Book Reviews

Review: The Last Graduate

A Deadly Education was my favourite book of last year, gaining an unprecedented eleven out of five cats – and the sequel is just as brilliant!

Book: The Last Graduate by Naomi Novik

Publication date: 28th September 2021

Ownership: Proof copy sent free of charge by Del Rey Books. All opinions my own.

Content warnings: Violence including murder, injuries, gore, many gross ways to die, and minor character death (none of this terribly graphic); black magic including using life force of others mentioned; suicide mentioned in the abstract; parental death mentioned.

At the Scholomance, El, Orion, and the other students are faced with their final year–and the looming specter of graduation, a deadly ritual that leaves few students alive in its wake. El is determined that her chosen group will survive, but it is a prospect that is looking harder by the day as the savagery of the school ramps up. Until El realizes that sometimes winning the game means throwing out all the rules . . .

My usual disclaimer about sequels applies – I’ll be as spoiler-free as I can, but discussing a sequel inherently tells you something about previous books, even if it’s only who’s alive, so if you haven’t read A Deadly Education yet, consider yourself warned. You should go back and read my rave review, then read the book, then come back!

I was apprehensive on starting The Last Graduate, almost sure that I’d hyped myself up too far, or that it wouldn’t live up to the standard of the first, or that I’d imagined the standard of the first… but I needn’t have worried. Within two pages, I was completely sucked back into El’s voice and the story as if I’d never left off – it starts seconds after that cliffhanger! – and before I knew it, I’d devoured a hundred pages. When I paused to look up for the first time, I immediately texted all my reading buddies to yell about how good it was! I think I said in my review of A Deadly Education that I’ve never identified with a character more than El, or at least I felt it a lot, and slipping back into her perspective was so smooth that I honestly didn’t notice myself reading this as a book. It felt almost like reading an old diary, like it was something I already recognised, but not in a boring or predictable way, just a sense of rightness with the telling – I’m probably explaining this badly, but what I mean is that if you click with this writing as much as I did, the reading experience is utterly seamless. It’s so immersive and characterful.

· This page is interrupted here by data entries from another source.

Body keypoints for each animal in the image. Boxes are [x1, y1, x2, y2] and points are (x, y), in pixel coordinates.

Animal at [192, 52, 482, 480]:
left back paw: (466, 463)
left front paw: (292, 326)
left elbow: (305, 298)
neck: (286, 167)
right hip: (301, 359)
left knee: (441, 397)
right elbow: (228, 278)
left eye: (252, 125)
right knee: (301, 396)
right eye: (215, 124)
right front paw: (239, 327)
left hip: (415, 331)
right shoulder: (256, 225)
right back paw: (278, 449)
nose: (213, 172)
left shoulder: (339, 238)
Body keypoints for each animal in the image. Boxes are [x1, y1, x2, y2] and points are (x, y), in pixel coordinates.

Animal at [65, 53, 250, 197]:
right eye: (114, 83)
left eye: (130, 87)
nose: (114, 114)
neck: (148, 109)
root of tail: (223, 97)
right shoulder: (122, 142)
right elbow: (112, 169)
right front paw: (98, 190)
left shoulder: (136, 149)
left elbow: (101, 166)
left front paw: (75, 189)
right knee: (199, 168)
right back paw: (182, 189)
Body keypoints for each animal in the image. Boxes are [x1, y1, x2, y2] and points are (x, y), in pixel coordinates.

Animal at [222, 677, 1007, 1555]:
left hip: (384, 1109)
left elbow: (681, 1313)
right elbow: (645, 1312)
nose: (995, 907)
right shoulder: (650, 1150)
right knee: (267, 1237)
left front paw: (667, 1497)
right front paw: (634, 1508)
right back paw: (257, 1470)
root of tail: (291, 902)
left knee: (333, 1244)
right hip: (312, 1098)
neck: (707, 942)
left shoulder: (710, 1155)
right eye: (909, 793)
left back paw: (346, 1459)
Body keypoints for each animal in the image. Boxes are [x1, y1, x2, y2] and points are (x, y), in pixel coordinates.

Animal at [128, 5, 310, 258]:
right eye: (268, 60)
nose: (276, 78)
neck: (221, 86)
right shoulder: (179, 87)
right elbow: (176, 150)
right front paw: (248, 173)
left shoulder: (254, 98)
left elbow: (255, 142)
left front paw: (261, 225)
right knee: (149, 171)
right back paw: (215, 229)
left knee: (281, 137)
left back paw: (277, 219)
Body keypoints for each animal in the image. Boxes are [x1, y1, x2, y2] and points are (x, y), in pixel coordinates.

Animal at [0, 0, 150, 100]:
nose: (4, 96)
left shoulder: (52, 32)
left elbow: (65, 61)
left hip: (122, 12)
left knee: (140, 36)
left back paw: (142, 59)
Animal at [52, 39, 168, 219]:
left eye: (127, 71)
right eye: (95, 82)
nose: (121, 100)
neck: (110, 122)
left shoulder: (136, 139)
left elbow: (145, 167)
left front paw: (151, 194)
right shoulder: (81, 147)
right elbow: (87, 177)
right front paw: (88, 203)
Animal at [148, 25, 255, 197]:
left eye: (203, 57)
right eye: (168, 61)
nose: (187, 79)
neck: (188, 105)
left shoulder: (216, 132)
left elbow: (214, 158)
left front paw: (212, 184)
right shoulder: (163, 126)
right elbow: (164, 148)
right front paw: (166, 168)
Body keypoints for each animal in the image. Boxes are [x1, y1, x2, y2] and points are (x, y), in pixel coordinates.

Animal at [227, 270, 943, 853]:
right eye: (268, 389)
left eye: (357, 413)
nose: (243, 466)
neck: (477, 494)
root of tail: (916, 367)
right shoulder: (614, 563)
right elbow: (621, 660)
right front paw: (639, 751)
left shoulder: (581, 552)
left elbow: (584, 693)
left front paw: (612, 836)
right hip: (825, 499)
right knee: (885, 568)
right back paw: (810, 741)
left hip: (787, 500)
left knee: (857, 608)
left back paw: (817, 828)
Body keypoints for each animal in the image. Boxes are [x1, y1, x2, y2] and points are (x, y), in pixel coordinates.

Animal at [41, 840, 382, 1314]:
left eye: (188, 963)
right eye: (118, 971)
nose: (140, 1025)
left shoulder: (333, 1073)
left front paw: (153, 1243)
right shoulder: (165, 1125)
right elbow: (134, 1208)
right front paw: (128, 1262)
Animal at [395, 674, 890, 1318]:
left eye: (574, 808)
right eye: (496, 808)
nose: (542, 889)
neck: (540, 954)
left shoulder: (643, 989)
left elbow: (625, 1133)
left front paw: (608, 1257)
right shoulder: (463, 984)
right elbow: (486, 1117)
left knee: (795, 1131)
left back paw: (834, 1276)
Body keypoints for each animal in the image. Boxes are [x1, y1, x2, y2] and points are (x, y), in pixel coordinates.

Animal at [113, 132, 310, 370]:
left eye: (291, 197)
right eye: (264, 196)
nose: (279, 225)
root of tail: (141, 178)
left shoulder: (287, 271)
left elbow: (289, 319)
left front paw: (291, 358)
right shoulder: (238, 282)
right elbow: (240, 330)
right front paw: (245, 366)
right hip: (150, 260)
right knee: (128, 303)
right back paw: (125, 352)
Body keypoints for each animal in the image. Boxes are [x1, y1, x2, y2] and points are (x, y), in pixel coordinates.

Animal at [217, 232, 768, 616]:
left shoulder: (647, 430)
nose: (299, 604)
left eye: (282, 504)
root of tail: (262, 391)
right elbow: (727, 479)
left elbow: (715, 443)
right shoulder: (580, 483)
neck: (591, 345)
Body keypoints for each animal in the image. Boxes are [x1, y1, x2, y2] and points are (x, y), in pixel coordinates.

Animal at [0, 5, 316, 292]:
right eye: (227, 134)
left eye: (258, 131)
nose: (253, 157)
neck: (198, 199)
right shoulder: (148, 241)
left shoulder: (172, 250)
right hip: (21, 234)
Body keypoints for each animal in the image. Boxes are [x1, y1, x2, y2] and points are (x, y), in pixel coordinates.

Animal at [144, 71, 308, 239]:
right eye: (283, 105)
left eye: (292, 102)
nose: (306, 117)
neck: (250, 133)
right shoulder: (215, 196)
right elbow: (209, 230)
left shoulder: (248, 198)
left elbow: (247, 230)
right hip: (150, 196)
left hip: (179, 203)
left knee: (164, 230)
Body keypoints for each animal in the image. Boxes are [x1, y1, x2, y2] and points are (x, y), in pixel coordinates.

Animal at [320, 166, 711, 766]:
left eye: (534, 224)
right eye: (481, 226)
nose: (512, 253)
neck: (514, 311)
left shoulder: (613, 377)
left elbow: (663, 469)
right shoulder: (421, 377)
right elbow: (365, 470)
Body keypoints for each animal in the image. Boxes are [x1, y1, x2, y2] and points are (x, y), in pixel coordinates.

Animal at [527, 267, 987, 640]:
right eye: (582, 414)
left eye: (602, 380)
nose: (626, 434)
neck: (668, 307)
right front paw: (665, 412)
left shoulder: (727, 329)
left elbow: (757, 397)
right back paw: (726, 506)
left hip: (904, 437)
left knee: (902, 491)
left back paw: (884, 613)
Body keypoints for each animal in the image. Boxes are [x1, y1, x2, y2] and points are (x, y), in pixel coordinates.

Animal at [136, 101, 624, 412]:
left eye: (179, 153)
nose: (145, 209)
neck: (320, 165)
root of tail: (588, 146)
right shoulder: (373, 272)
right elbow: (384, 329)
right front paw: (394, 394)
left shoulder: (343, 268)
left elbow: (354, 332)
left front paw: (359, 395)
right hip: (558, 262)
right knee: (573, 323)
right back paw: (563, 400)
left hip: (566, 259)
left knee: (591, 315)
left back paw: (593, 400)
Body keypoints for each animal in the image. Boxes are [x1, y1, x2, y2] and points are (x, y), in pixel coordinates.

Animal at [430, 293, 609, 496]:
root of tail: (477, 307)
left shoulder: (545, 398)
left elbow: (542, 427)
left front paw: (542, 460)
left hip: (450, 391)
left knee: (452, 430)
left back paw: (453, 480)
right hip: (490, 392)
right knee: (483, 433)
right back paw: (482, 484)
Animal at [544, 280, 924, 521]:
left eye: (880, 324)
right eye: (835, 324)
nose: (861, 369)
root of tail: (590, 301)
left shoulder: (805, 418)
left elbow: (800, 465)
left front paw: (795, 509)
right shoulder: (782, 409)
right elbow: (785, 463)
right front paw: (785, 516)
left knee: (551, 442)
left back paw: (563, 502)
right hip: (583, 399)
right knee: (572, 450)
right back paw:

This book offers so much of an expansion on the characters we’ve come to love and the Scholomance itself. A lot of the major worldbuilding has already been done in the first book, but here we get more new monsters, more locations within the school, and more class schedules (seriously, I live for this kind of worldbuilding). We also get deeper looks at the magical world outside the Scholomance, and the kind of politics that await the survivors of the graduating class, because now, in their final year, El and her classmates can finally start to think about more than just surviving the immediate attacks. As El slowly stops resisting the lure of having friends, we get to see more moments from everyone, and the relationships became one of my favourite parts of the book. Towards the end (no spoilers!) I may have shed a tear or two just because of how proud I was of them all, but especially El, for learning to trust one another. Those of you on the hook to know what’s going on with a certain cinnamon roll bent on heroism, rest assured that there’s plenty of great Orion content, and his relationship with El was just brilliantly done. I loved getting to scratch his shiny surface a bit and see the darkness underneath; what a great foil to our destined-for-evil-but-secretly-a-bit-nice heroine.

Gosh, everything about this just sang to me – I want to dive into so many specifics, but I don’t want to spoil anything! Suffice to say, if you fell in love with the first book, you’ll be deeply satisfied with this (but desperate for book three). I can’t recommend this series highly enough if you, like me, love snarky, powerful girls and really meticulous worldbuilding where you actually get to see behind the scenes of a magical school. It’s fantastic. I’m reigning it in on the extra cats for the sake of inflation, but it’s for sure a five out of five, and just as wonderful as book one!